En outre, et surtout, les époux [S], qui supportent la charge de la preuve, ne versent aux débats aucun document, en particulier le contrat de sous-traitance, qui justifierait de l’intervention de la société DOXAR sur les ouvrages affectés de désordres.
Les seuls éléments auxquels se réfèrent les époux [S] sont les suivants :
— 1ère page du rapport amiable de l’expert missionné par l’assureur dommages-ouvrage qui mentionne sans autre précision une société DOXAR ayant son siège en Roumanie comme étant intervenue sur le chantier litigieux au titre d’un «contrat de sous-traitance conclu avec EKKOVIE»
— un plan de «baie» portant le tampon d’une société DOXAR GRUP,
— des photos sur lesquelles apparaissent des ouvriers portant un tee-shirt floqué du nom DOXAR.
Contrairement à ce que soutient l’expert judiciaire, ces éléments sont juridiquement insuffisants pour démontrer l’intervention de la société DOXAR GRUP dans le chantier litigieux, ni a fortiori pour prouver que les désordres allégués lui seraient imputables, ce qui est une condition nécessaire à l’engagement de sa responsabilité, et par suite à la garantie de son assureur.
En conséquence, toutes les demandes formées par les époux [S] à l’égard d’AXA es-qualité d’assureur de la société DOXAR seront rejetées.
III/ Sur les autres demandes
Les époux [S], qui succombent à l’instance, seront condamnés aux dépens.
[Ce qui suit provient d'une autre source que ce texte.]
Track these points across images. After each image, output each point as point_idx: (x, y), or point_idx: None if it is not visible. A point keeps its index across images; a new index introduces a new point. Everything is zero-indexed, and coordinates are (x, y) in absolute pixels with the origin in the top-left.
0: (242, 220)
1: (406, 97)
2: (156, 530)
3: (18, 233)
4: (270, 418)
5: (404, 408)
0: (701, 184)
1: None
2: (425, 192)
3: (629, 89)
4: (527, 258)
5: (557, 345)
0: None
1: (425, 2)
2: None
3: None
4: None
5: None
L’équité ne commande pas de faire droit à la demande de la SA AXA FRANCE IARD au titre de l’article 700 du code de procédure civile.
PAR CES MOTIFS
Le Tribunal,
DÉBOUTE monsieur [K] [S] et madame [Z] [S] de l’ensemble de leurs demandes à l’encontre de la SA AXA FRANCE IARD es-qualité d’assureur de la SARL NATEKKO CONSTRUCTION devenue ILE DE FRANCE CONSTRUCTION et d’assureur de la société DOXAR ;
DÉBOUTE la SA AXA FRANCE IARD de sa demande au titre de l’article 700 du code de procédure civile ;
CONDAMNE monsieur [K] [S] et madame [Z] [S] aux dépens.
La présente décision est signée par Madame MURE, Vice-Président, Président de la 7ème Chambre Civile, et par Monsieur ROUCHEYROLLES, Greffier.